Артиллерийские орудия требовались не только для вооружения вновь создаваемых воинских подразделений, но и для замены устаревших систем новыми конструкциями и восполнения потерь.
Тяжелая артиллерия была оснащена пушками навесного огня или гаубицами. Недоставало орудий настильного огня различных калибров как легких, так и тяжелых. После вмешательства его величества кайзера адмиралтейство распорядилось передать нам орудия со списанных боевых кораблей.
Полевая артиллерия оснащалась пушками и гаубицами повышенной дальности стрельбы. Против танка использовалась особая полевая пушка, пробивавшая танковую броню. Только нужно было иметь такие пушки в нужном количестве.
Пехота получила на вооружение ручной пулемет, который мог бы быть и легче и в обращении проще. А так для его обслуживания требовалось слишком много солдат. Между тем решать следовало быстро: пора было начинать массовое производство, которое растягивалось на месяцы.
Много внимания уделялось приобретению новых грузовых автомобилей. С конским парком дело обстояло все хуже: пополнялся он недостаточно и с перебоями. Лошадей должны были заменить грузовики, однако постоянно возникали трудности с их производством из-за нехватки материалов.

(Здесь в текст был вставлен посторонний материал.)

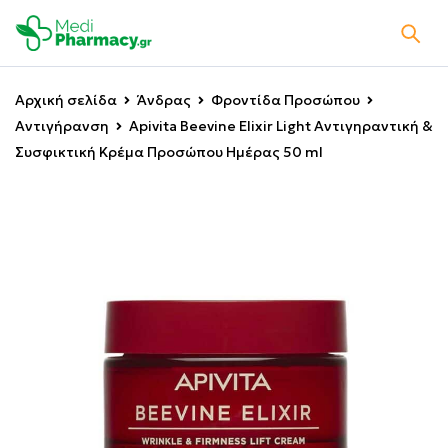
Αρχική σελίδα
Άνδρας
Φροντίδα Προσώπου
Αντιγήρανση
Apivita Beevine Elixir Light Αντιγηραντική &
Συσφικτική Κρέμα Προσώπου Ημέρας 50 ml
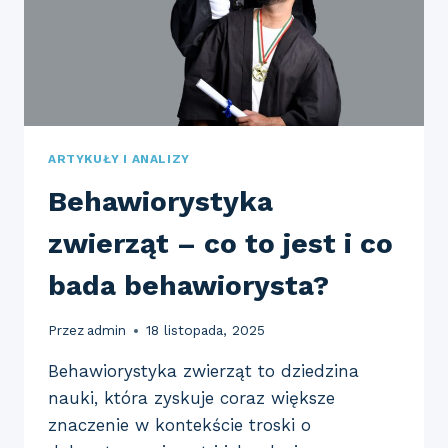
ARTYKUŁY I ANALIZY
Behawiorystyka
zwierząt – co to jest i co
bada behawiorysta?
Przez
admin
18 listopada, 2025
Behawiorystyka zwierząt to dziedzina
nauki, która zyskuje coraz większe
znaczenie w kontekście troski o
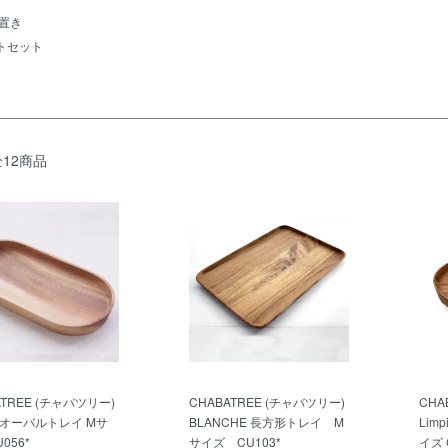
箸置き
トセット
全12商品
ATREE (チャバツリー)
CHABATREE (チャバツリー)
CHA
id オーバルトレイ Mサ
BLANCHE 長方形トレイ M
Lim
056*
サイズ CU103*
イズ 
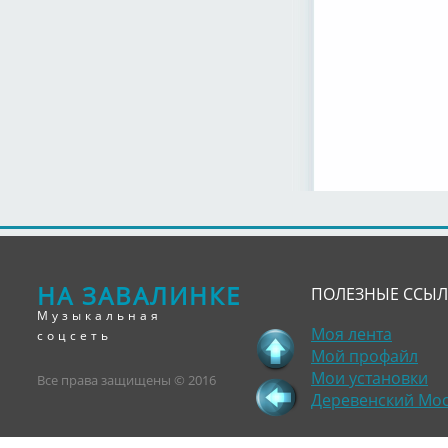
НА ЗАВАЛИНКЕ
ПОЛЕЗНЫЕ ССЫ
Музыкальная
Моя лента
соцсеть
Мой профайл
Мои установки
Все права защищены © 2016
Деревенский Мо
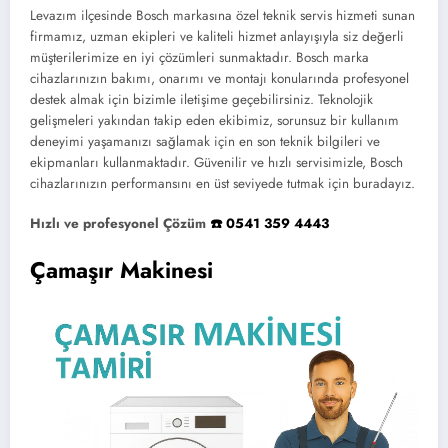
Levazım ilçesinde Bosch markasına özel teknik servis hizmeti sunan
firmamız, uzman ekipleri ve kaliteli hizmet anlayışıyla siz değerli
müşterilerimize en iyi çözümleri sunmaktadır. Bosch marka
cihazlarınızın bakımı, onarımı ve montajı konularında profesyonel
destek almak için bizimle iletişime geçebilirsiniz. Teknolojik
gelişmeleri yakından takip eden ekibimiz, sorunsuz bir kullanım
deneyimi yaşamanızı sağlamak için en son teknik bilgileri ve
ekipmanları kullanmaktadır. Güvenilir ve hızlı servisimizle, Bosch
cihazlarınızın performansını en üst seviyede tutmak için buradayız.
Hızlı ve profesyonel Çözüm
☎️ 0541 359 4443
Çamaşır Makinesi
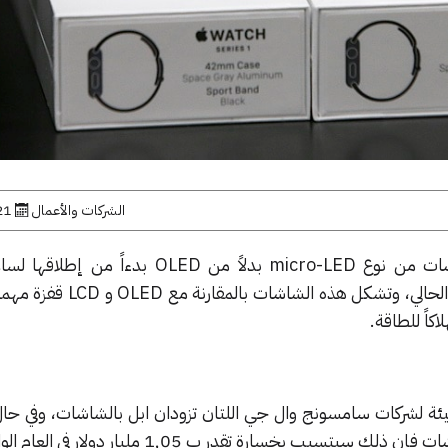
الشركات والأعمال
21 أبريل, 
يبدو أن ابل تسعى لاعتماد شاشات من نوع micro-LED بدلاً من OLED بد
Watch Series 3 في نهاية العام الحالي، وتشكل هذه ا
كاً للطاقة.
ئة لشركات سامسونج وال جي اللتان تزودان ابل بالشاشات، وفي حال
يتسبب بخسارة تقدر ب 1,05 مليار دولار في العام الواحد.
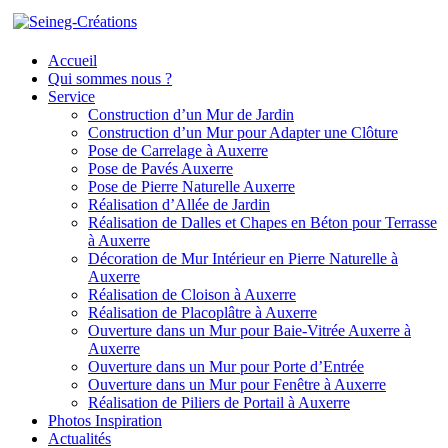
Accueil
Qui sommes nous ?
Service
Construction d’un Mur de Jardin
Construction d’un Mur pour Adapter une Clôture
Pose de Carrelage à Auxerre
Pose de Pavés Auxerre
Pose de Pierre Naturelle Auxerre
Réalisation d’Allée de Jardin
Réalisation de Dalles et Chapes en Béton pour Terrasse
à Auxerre
Décoration de Mur Intérieur en Pierre Naturelle à
Auxerre
Réalisation de Cloison à Auxerre
Réalisation de Placoplâtre à Auxerre
Ouverture dans un Mur pour Baie-Vitrée Auxerre à
Auxerre
Ouverture dans un Mur pour Porte d’Entrée
Ouverture dans un Mur pour Fenêtre à Auxerre
Réalisation de Piliers de Portail à Auxerre
Photos Inspiration
Actualités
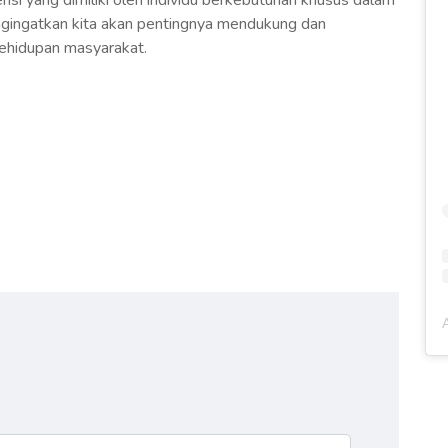
nsi yang dimiliki oleh individu berkebutuhan khusus dalam
engingatkan kita akan pentingnya mendukung dan
ehidupan masyarakat.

А автомобили нужны были нам и для перевозки воинских частей.
Время строить танки для нас еще не наступило. Особое место занимала авиационная индустрия. Армии противника соревновались между собой в выпуске наиболее скоростных и быстро взлетающих боевых аэропланов. Но наша самолетостроительная промышленность часто опережала все воюющие страны.
Выше я уже упомянул некоторые из важнейших средств ведения войны, производство которых требовалось резко увеличить. На самом же деле думать приходилось обо всем, важна была каждая мелочь. В колючей проволоке мы нуждались не меньше, чем в патронах и ручных гранатах. Необходимо было все тщательно взвесить и предусмотреть и определить объемы поставок. Эта программа – результат напряженной умственной работы целого коллектива – после многократных совещаний в Берлине приняла законченную форму и получила название «программа Гинденбурга»; помимо производства военной техники и другого военного имущества, она также предусматривала обеспечение армии живой силой и оказание ей пропагандистской поддержки.
Для реализации «программы Гинденбурга» требовалось конечно же немало времени, уже ее обнародование породило известное беспокойство в обществе, которое только мешало. Приходилось часто преодолевать и естественные межведомственные разногласия и барьеры.
Кроме того, программу предварительно подвергли скрупулезной проверке и кое-что подсократили. Постепенно мы пришли к выводу, что без численного ослабления сухопутных войск и военно-морских сил не собрать нужное для производства количество рабочих рук. Позднее стали раздаваться голоса, называвшие всю «программу Гинденбурга» глубоко ошибочной. Слов нет, плавный перевод мирной промышленности на военные рельсы, соответствующий величине стоявших перед ней задач, подготовленный еще в преддверии вооруженного конфликта и планомерно осуществлявшийся в первые два года войны, был бы предпочтительнее внезапного и резкого увеличения объемов военного производства. Однако, несмотря на отсутствие идеальных условий, главному командованию нужно было действовать. Вечная история: сначала критики – очень часто голословно – обвиняют в пассивности, но стоит только кое-что предпринять, как тут же поднимается невероятная шумиха: ведь теперь у хулителей есть к чему придраться. Не всегда, правда, упреки бывают абсолютно беспочвенными. Задним числом всегда виднее. Но все-таки тяжелейшая по последствиям ошибка – сидеть сложа руки и ничего не делать. Это хуже, чем допустить ошибку, что-то предпринимая. На самом деле «программа Гинденбурга» стала подлинным руководством к действию. Она принесла больше пользы, чем любой обширный план, не подлежавший нашему контролю и находившийся вне сферы нашего практического влияния.